Your answer must consist of the records below, reproduced exactly, with every picture removed.

━━ Provided records

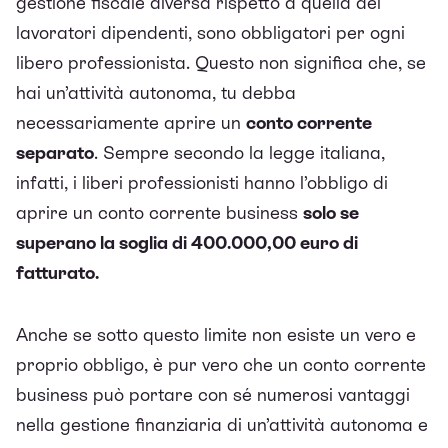
gestione fiscale diversa rispetto a quella dei
lavoratori dipendenti, sono obbligatori per ogni
libero professionista. Questo non significa che, se
hai un’attività autonoma, tu debba
necessariamente aprire un
conto corrente
separato
. Sempre secondo la legge italiana,
infatti, i liberi professionisti hanno l’obbligo di
aprire un conto corrente business
solo se
superano la soglia di 400.000,00 euro di
fatturato.
Anche se sotto questo limite non esiste un vero e
proprio obbligo, è pur vero che un conto corrente
business può portare con sé numerosi vantaggi
nella gestione finanziaria di un’attività autonoma e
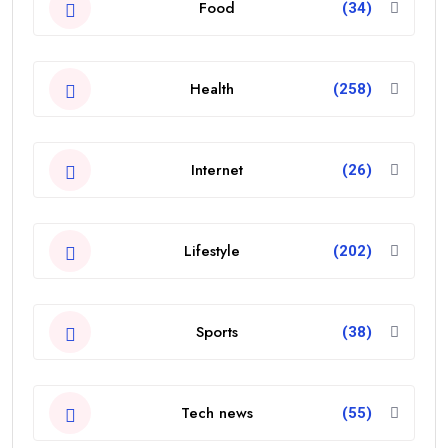
Food
(34)
Health
(258)
Internet
(26)
Lifestyle
(202)
Sports
(38)
Tech news
(55)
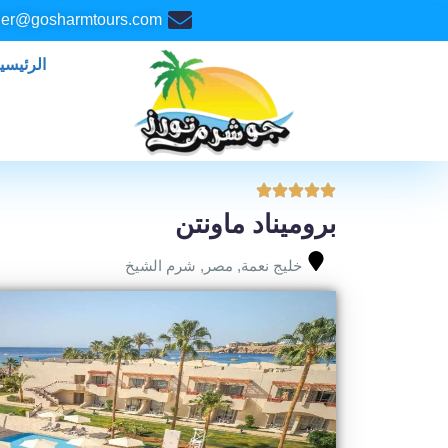
خطي
er@gosharmtours.com
لى
لمحتوى
الرئيسي
بروميناد ماونتن
خليج نعمة
,
مصر
,
شرم الشيخ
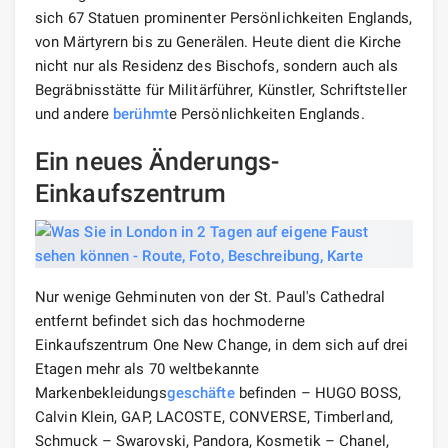
sich 67 Statuen prominenter Persönlichkeiten Englands,
von Märtyrern bis zu Generälen. Heute dient die Kirche
nicht nur als Residenz des Bischofs, sondern auch als
Begräbnisstätte für Militärführer, Künstler, Schriftsteller
und andere
berühmt
e Persönlichkeiten Englands.
Ein neues Änderungs-
Einkaufszentrum
Nur wenige Gehminuten von der St. Paul's Cathedral
entfernt befindet sich das hochmoderne
Einkaufszentrum One New Change, in dem sich auf drei
Etagen mehr als 70 weltbekannte
Markenbekleidungs
geschäfte
befinden – HUGO BOSS,
Calvin Klein, GAP, LACOSTE, CONVERSE, Timberland,
Schmuck – Swarovski, Pandora, Kosmetik – Chanel,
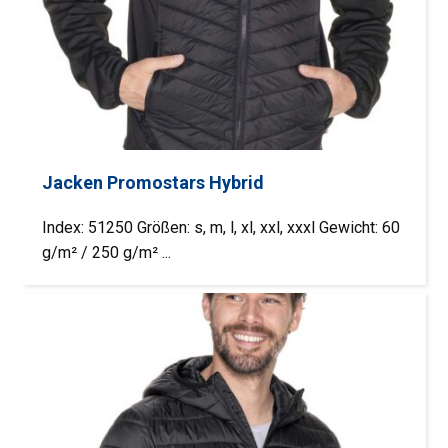
Jacken Promostars Hybrid
Index: 51250 Größen: s, m, l, xl, xxl, xxxl Gewicht: 60
g/m² / 250 g/m² ...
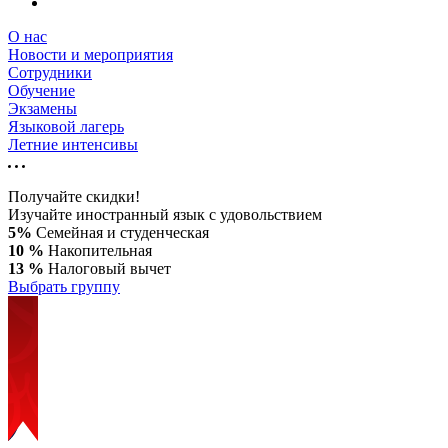
О нас
Новости и мероприятия
Сотрудники
Обучение
Экзамены
Языковой лагерь
Летние интенсивы
Получайте скидки!
Изучайте иностранный язык с удовольствием
5%
Семейная и студенческая
10 %
Накопительная
13 %
Налоговый вычет
Выбрать группу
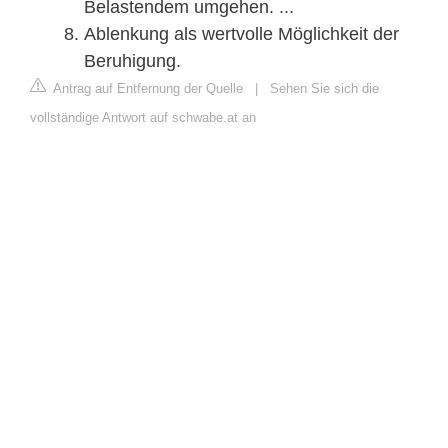
Belastendem umgehen. ...
Ablenkung als wertvolle Möglichkeit der
Beruhigung.
Antrag auf Entfernung der Quelle
|
Sehen Sie sich die
vollständige Antwort auf schwabe.at an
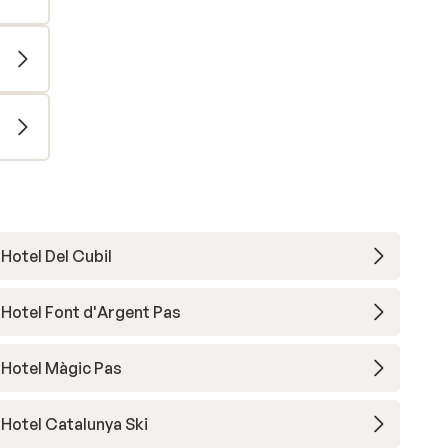
Hotel Del Cubil
Hotel Font d'Argent Pas
Hotel Màgic Pas
Hotel Catalunya Ski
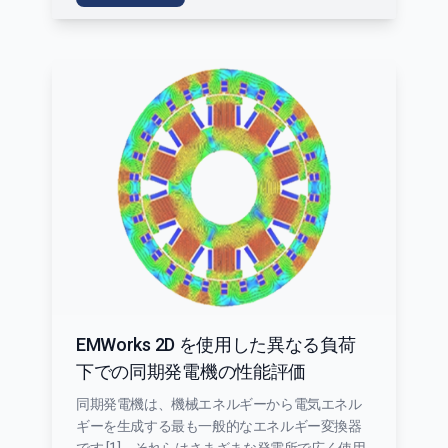
EMWorks 2D を使用した異なる負荷
下での同期発電機の性能評価
同期発電機は、機械エネルギーから電気エネル
ギーを生成する最も一般的なエネルギー変換器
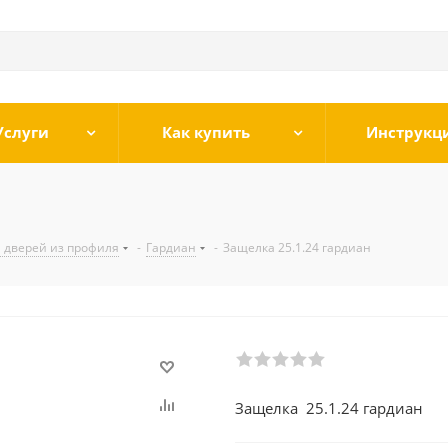
Услуги
Как купить
Инструкц
 дверей из профиля
-
Гардиан
-
Защелка 25.1.24 гардиан
Защелка 25.1.24 гардиан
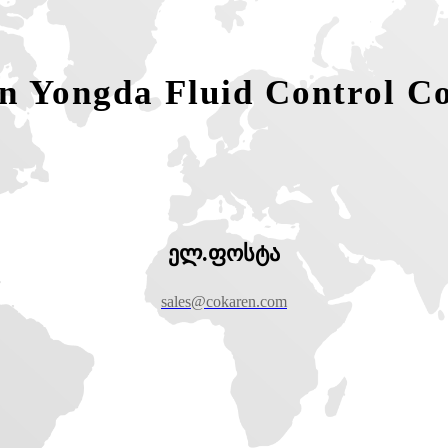
 Yongda Fluid Control Co
ელ.ფოსტა
sales@cokaren.com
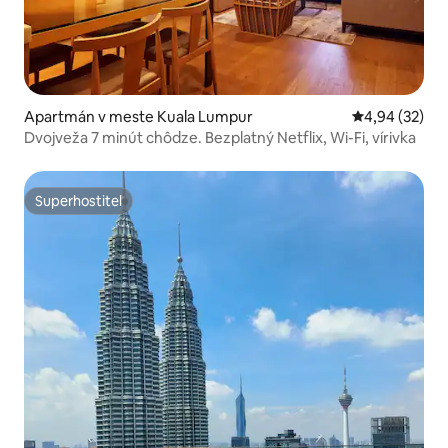
Apartmán v meste Kuala Lumpur
Priemerné oho
4,94 (32)
Dvojveža 7 minút chôdze. Bezplatný Netflix, Wi-Fi, vírivka
Superhostiteľ
Superhostiteľ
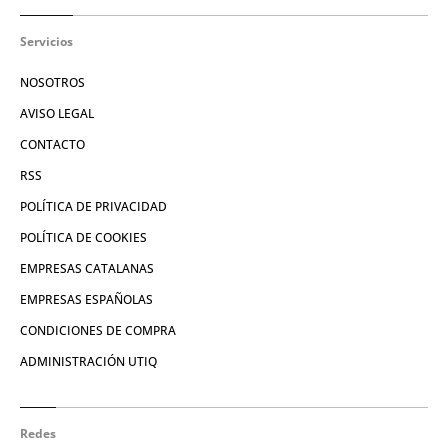
Servicios
NOSOTROS
AVISO LEGAL
CONTACTO
RSS
POLÍTICA DE PRIVACIDAD
POLÍTICA DE COOKIES
EMPRESAS CATALANAS
EMPRESAS ESPAÑOLAS
CONDICIONES DE COMPRA
ADMINISTRACIÓN UTIQ
Redes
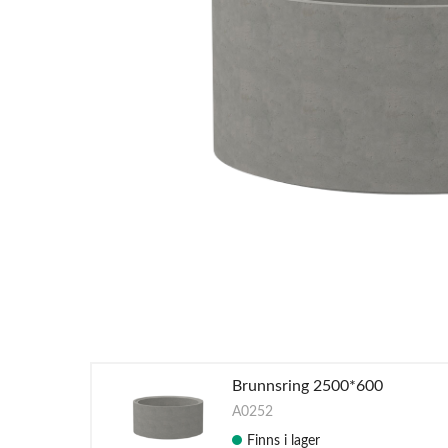
Brunnsring 2500*600
A0252
Finns i lager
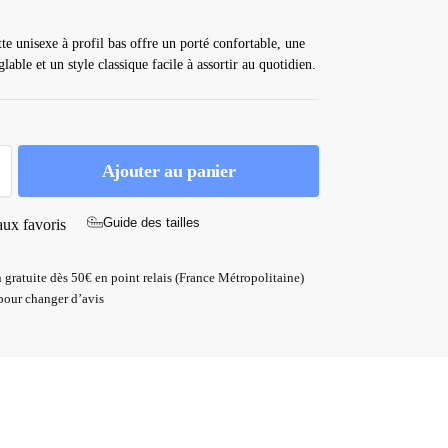
tte unisexe à profil bas offre un porté confortable, une
lable et un style classique facile à assortir au quotidien.
Ajouter au panier
Guide des tailles
aux favoris
 gratuite dès 50€ en point relais (France Métropolitaine)
pour changer d’avis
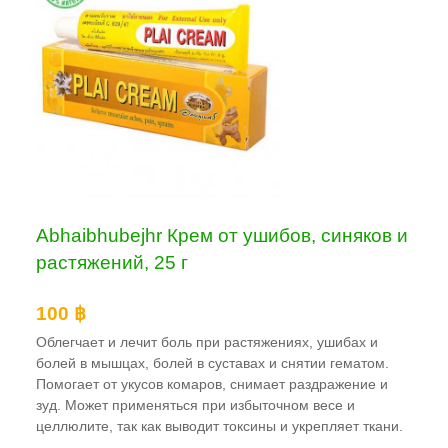
Abhaibhubejhr Крем от ушибов, синяков и
растяжений, 25 г
100 ฿
Облегчает и лечит боль при растяжениях, ушибах и
болей в мышцах, болей в суставах и снятии гематом.
Помогает от укусов комаров, снимает раздражение и
зуд. Может применяться при избыточном весе и
целлюлите, так как выводит токсины и укрепляет ткани.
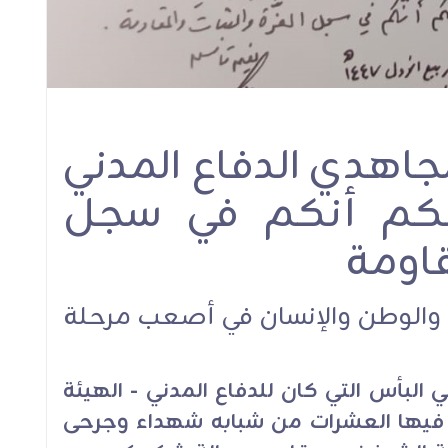
جاهدي الدفاع المدني
ً لكم أنكم في سجل
قاومة
ض والوطن والإنسان في أصعب مرحلة
البأس التي كان للدفاع المدني - الهيئة
يها العشرات من شبابه شهداء وجرحى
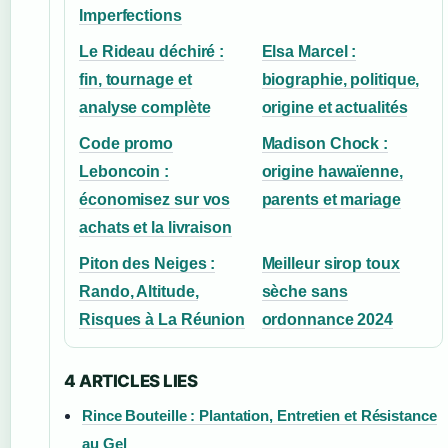
Imperfections
Le Rideau déchiré :
Elsa Marcel :
fin, tournage et
biographie, politique,
analyse complète
origine et actualités
Code promo
Madison Chock :
Leboncoin :
origine hawaïenne,
économisez sur vos
parents et mariage
achats et la livraison
Piton des Neiges :
Meilleur sirop toux
Rando, Altitude,
sèche sans
Risques à La Réunion
ordonnance 2024
4 ARTICLES LIES
Rince Bouteille : Plantation, Entretien et Résistance
au Gel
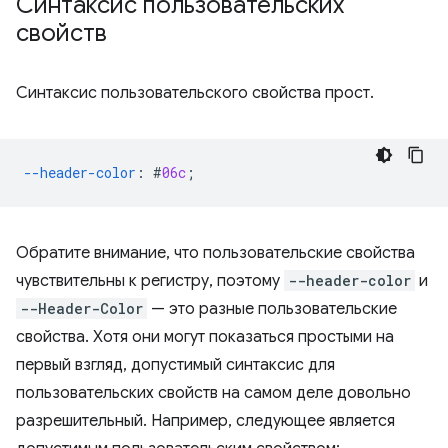
Синтаксис пользовательских
свойств
Синтаксис пользовательского свойства прост.
--header-color
:
#
06c
;
Обратите внимание, что пользовательские свойства
чувствительны к регистру, поэтому
--header-color
и
--Header-Color
— это разные пользовательские
свойства. Хотя они могут показаться простыми на
первый взгляд, допустимый синтаксис для
пользовательских свойств на самом деле довольно
разрешительный. Например, следующее является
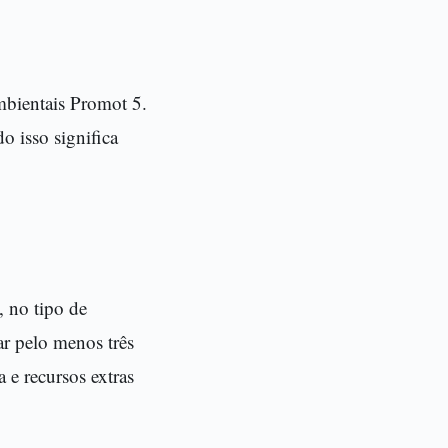
mbientais Promot 5.
 isso significa
, no tipo de
r pelo menos três
e recursos extras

━━━━

(Solution to this problem):
gestione fiscale diversa rispetto a quella dei
lavoratori dipendenti, sono obbligatori per ogni
libero professionista. Questo non significa che, se
hai un’attività autonoma, tu debba
necessariamente aprire un
conto corrente
separato
. Sempre secondo la legge italiana,
infatti, i liberi professionisti hanno l’obbligo di
aprire un conto corrente business
solo se
superano la soglia di 400.000,00 euro di
fatturato.
Anche se sotto questo limite non esiste un vero e
proprio obbligo, è pur vero che un conto corrente
business può portare con sé numerosi vantaggi
nella gestione finanziaria di un’attività autonoma e
Food
(34)
Health
(258)
Internet
(26)
Lifestyle
(202)
Sports
(38)
Tech news
(55)
خطي
er@gosharmtours.com
لى
لمحتوى
الرئيسي
بروميناد ماونتن
خليج نعمة
,
مصر
,
شرم الشيخ
sich 67 Statuen prominenter Persönlichkeiten Englands,
von Märtyrern bis zu Generälen. Heute dient die Kirche
nicht nur als Residenz des Bischofs, sondern auch als
Begräbnisstätte für Militärführer, Künstler, Schriftsteller
und andere
berühmt
e Persönlichkeiten Englands.
Ein neues Änderungs-
Einkaufszentrum
Nur wenige Gehminuten von der St. Paul's Cathedral
entfernt befindet sich das hochmoderne
Einkaufszentrum One New Change, in dem sich auf drei
Etagen mehr als 70 weltbekannte
Markenbekleidungs
geschäfte
befinden – HUGO BOSS,
Calvin Klein, GAP, LACOSTE, CONVERSE, Timberland,
Schmuck – Swarovski, Pandora, Kosmetik – Chanel,
Jacken Promostars Hybrid
Index: 51250 Größen: s, m, l, xl, xxl, xxxl Gewicht: 60
g/m² / 250 g/m² ...
О нас
Новости и мероприятия
Сотрудники
Обучение
Экзамены
Языковой лагерь
Летние интенсивы
Получайте скидки!
Изучайте иностранный язык с удовольствием
5%
Семейная и студенческая
10 %
Накопительная
13 %
Налоговый вычет
Выбрать группу
Belastendem umgehen. ...
Ablenkung als wertvolle Möglichkeit der
Beruhigung.
Antrag auf Entfernung der Quelle
|
Sehen Sie sich die
vollständige Antwort auf schwabe.at an
Hotel Del Cubil
Hotel Font d'Argent Pas
Hotel Màgic Pas
Hotel Catalunya Ski
EMWorks 2D を使用した異なる負荷
下での同期発電機の性能評価
同期発電機は、機械エネルギーから電気エネル
ギーを生成する最も一般的なエネルギー変換器
Услуги
Как купить
Инструкц
 дверей из профиля
-
Гардиан
-
Защелка 25.1.24 гардиан
Защелка 25.1.24 гардиан
 Yongda Fluid Control Co
ელ.ფოსტა
sales@cokaren.com
Apartmán v meste Kuala Lumpur
Priemerné oho
4,94 (32)
Dvojveža 7 minút chôdze. Bezplatný Netflix, Wi-Fi, vírivka
Superhostiteľ
Superhostiteľ
Servicios
NOSOTROS
AVISO LEGAL
CONTACTO
RSS
POLÍTICA DE PRIVACIDAD
POLÍTICA DE COOKIES
EMPRESAS CATALANAS
EMPRESAS ESPAÑOLAS
CONDICIONES DE COMPRA
ADMINISTRACIÓN UTIQ
Redes
Brunnsring 2500*600
A0252
Finns i lager
tte unisexe à profil bas offre un porté confortable, une
lable et un style classique facile à assortir au quotidien.
Ajouter au panier
Guide des tailles
aux favoris
 gratuite dès 50€ en point relais (France Métropolitaine)
pour changer d’avis
Abhaibhubejhr Крем от ушибов, синяков и
растяжений, 25 г
100 ฿
Облегчает и лечит боль при растяжениях, ушибах и
болей в мышцах, болей в суставах и снятии гематом.
Помогает от укусов комаров, снимает раздражение и
зуд. Может применяться при избыточном весе и
целлюлите, так как выводит токсины и укрепляет ткани.
جاهدي الدفاع المدني
ً لكم أنكم في سجل
قاومة
ض والوطن والإنسان في أصعب مرحلة
البأس التي كان للدفاع المدني - الهيئة
يها العشرات من شبابه شهداء وجرحى
Imperfections
Le Rideau déchiré :
Elsa Marcel :
fin, tournage et
biographie, politique,
analyse complète
origine et actualités
Code promo
Madison Chock :
Leboncoin :
origine hawaïenne,
économisez sur vos
parents et mariage
achats et la livraison
Piton des Neiges :
Meilleur sirop toux
Rando, Altitude,
sèche sans
Risques à La Réunion
ordonnance 2024
4 ARTICLES LIES
Rince Bouteille : Plantation, Entretien et Résistance
au Gel
Синтаксис пользовательских
свойств
Синтаксис пользовательского свойства прост.
--header-color
:
#
06c
;
Обратите внимание, что пользовательские свойства
чувствительны к регистру, поэтому
--header-color
и
--Header-Color
— это разные пользовательские
свойства. Хотя они могут показаться простыми на
первый взгляд, допустимый синтаксис для
пользовательских свойств на самом деле довольно
разрешительный. Например, следующее является
mbientais Promot 5.
 isso significa
, no tipo de
r pelo menos três
e recursos extras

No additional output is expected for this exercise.